# EXERCISE REQUIREMENTS
Reproduce the following data verbatim, omitting every picture from your copy.

# DATASET ENTRIES
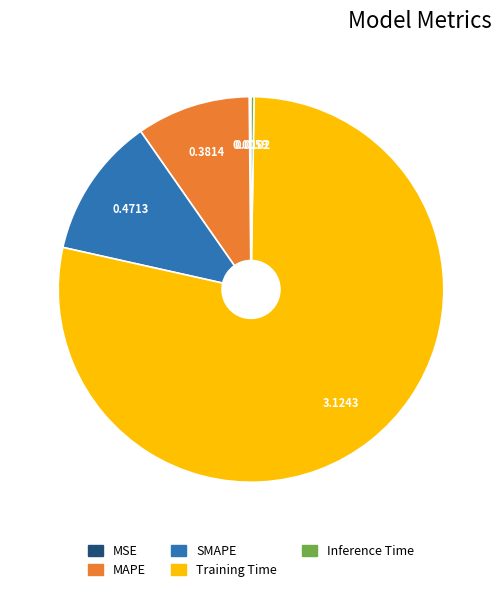

Does MAPE account for over 50% of the chart?

No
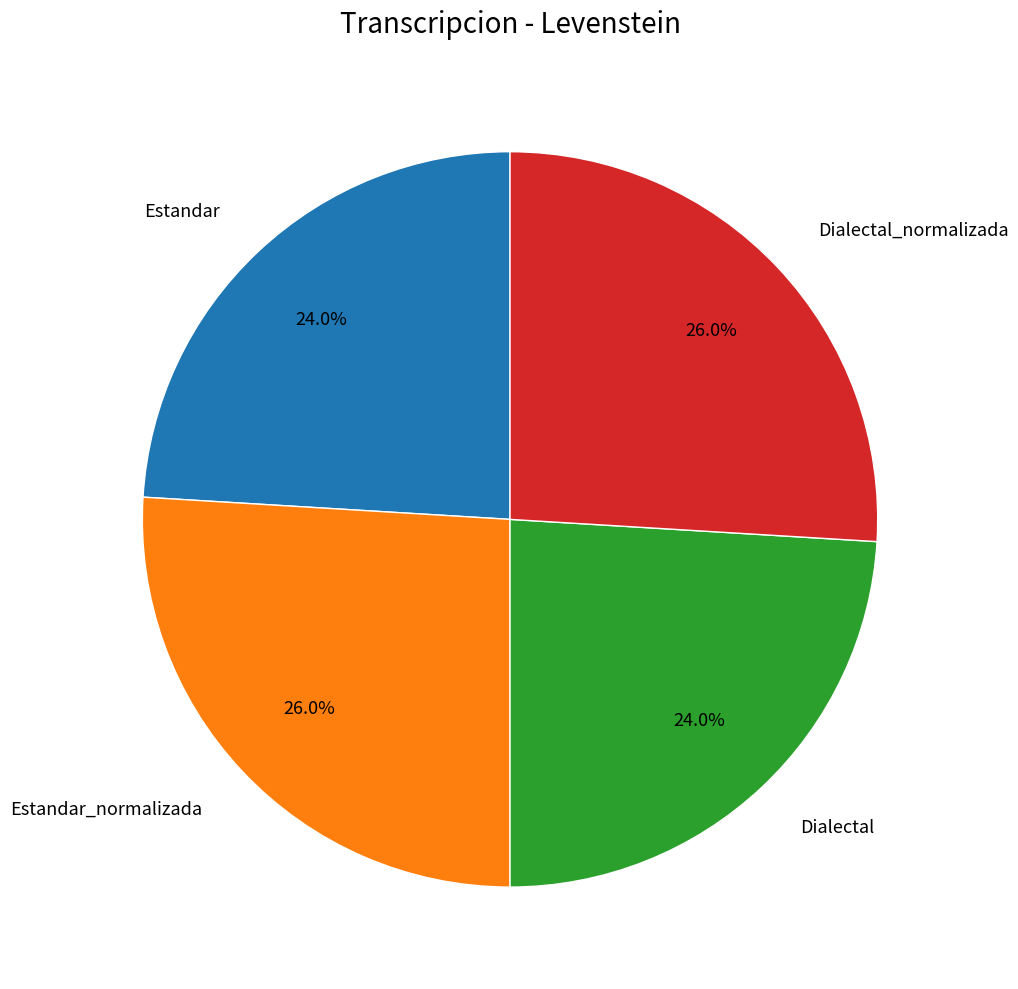

To the nearest percent, what is the difference between the largest and smallest slice percentages?

2%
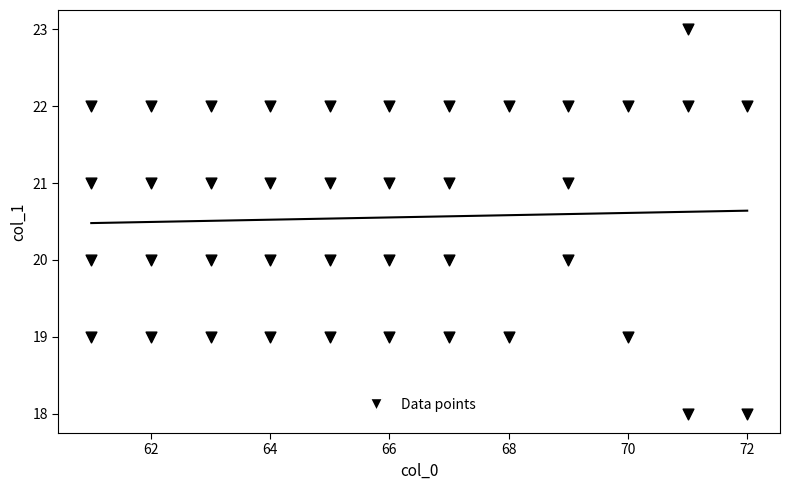

What is the range of X values (max minus min)?

11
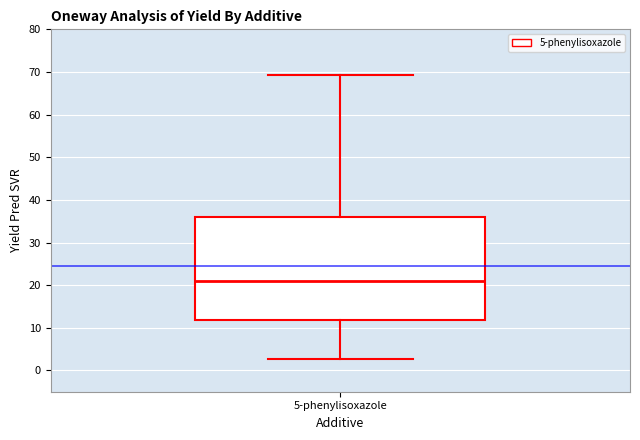

Transcribe this box plot: give where the median line is, the range the box spans, and where the two whiskers end, as read against the y-axis. The values are not printed on the chart, so give them approximately, as read against the axis.

median 21, box 12 to 36, whiskers 3 to 69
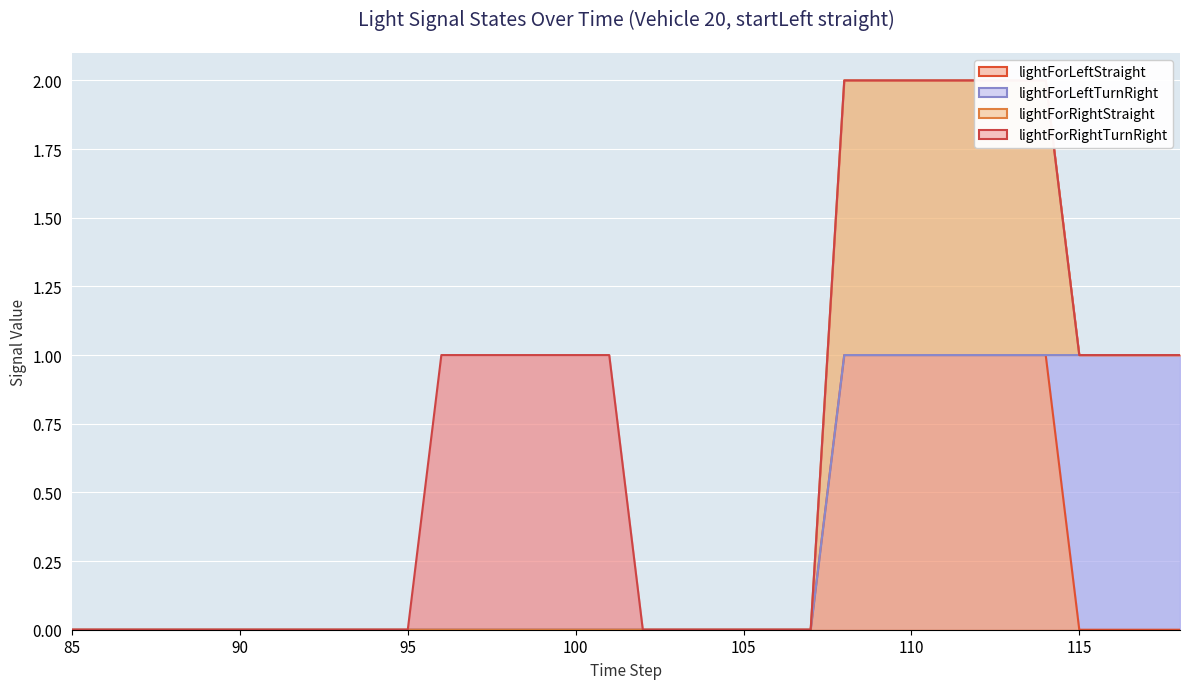

How many intersections are there between lightForLeftStraight and lightForLeftTurnRight?

1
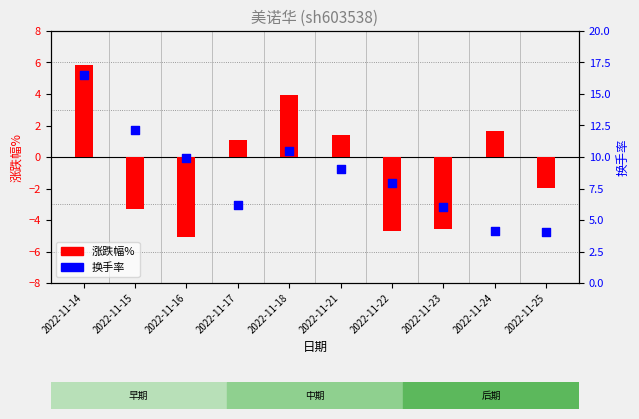

Which series has the largest total across all categories?

换手率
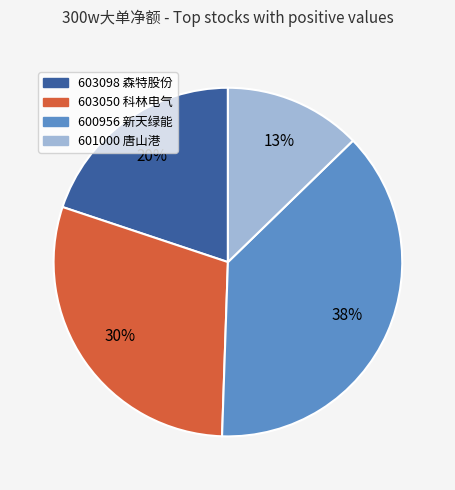

What percentage is the 603050 科林电气 slice, to the nearest percent?

30%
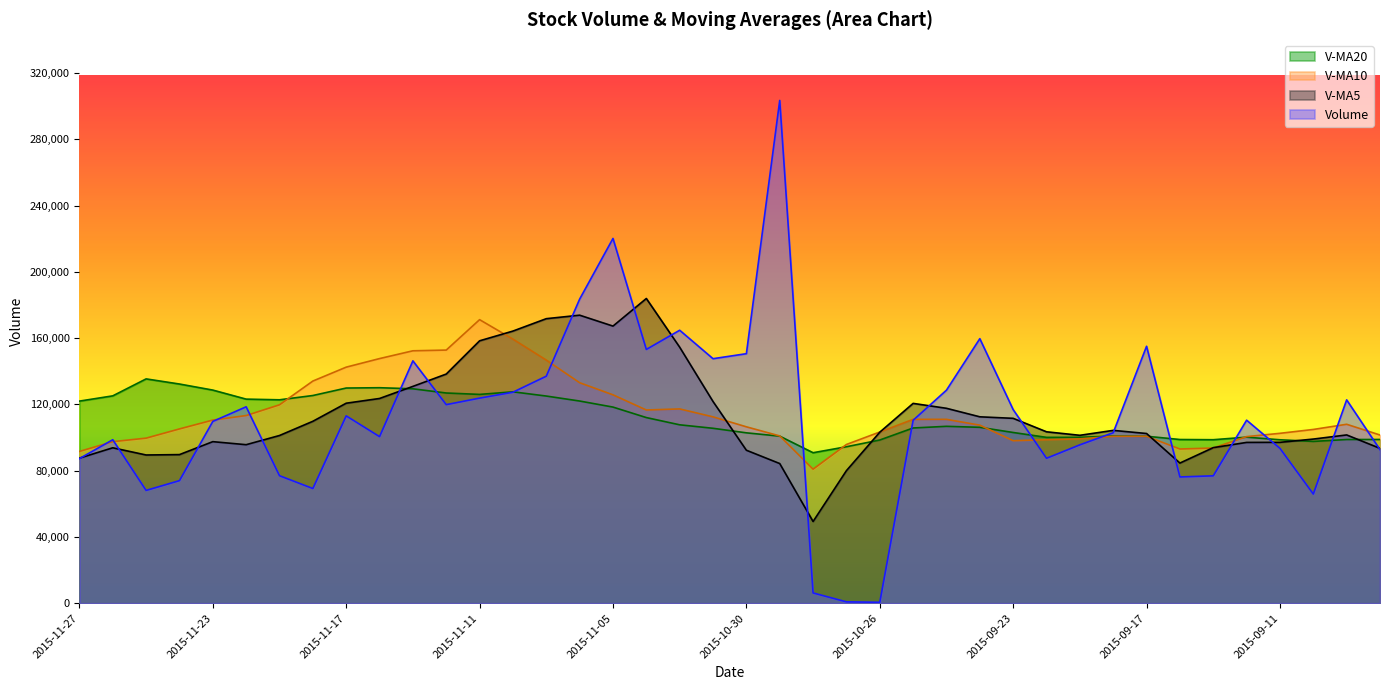

How many intersections are there between v_ma20 and volume?

12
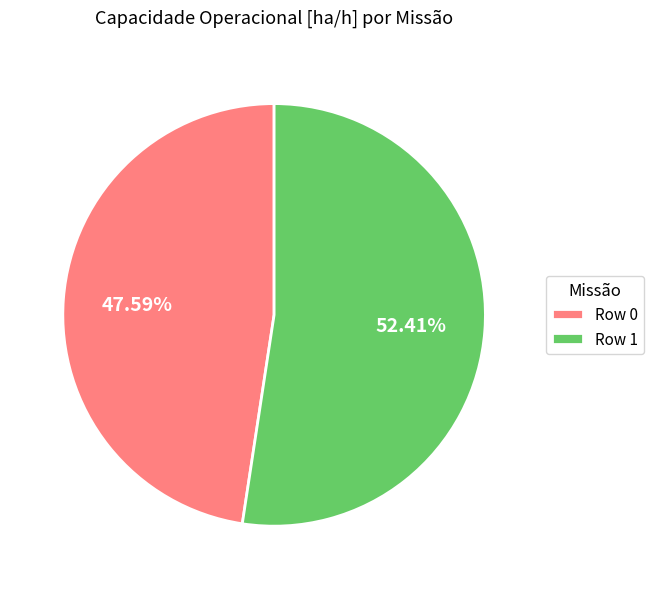

Rank the categories by value from highest to lowest.

Row 1, Row 0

# TASK SOLUTION
Does MAPE account for over 50% of the chart?

No

To the nearest percent, what is the difference between the largest and smallest slice percentages?

2%

What is the range of X values (max minus min)?

11

Transcribe this box plot: give where the median line is, the range the box spans, and where the two whiskers end, as read against the y-axis. The values are not printed on the chart, so give them approximately, as read against the axis.

median 21, box 12 to 36, whiskers 3 to 69

How many intersections are there between lightForLeftStraight and lightForLeftTurnRight?

1

Which series has the largest total across all categories?

换手率

What percentage is the 603050 科林电气 slice, to the nearest percent?

30%

How many intersections are there between v_ma20 and volume?

12

Rank the categories by value from highest to lowest.

Row 1, Row 0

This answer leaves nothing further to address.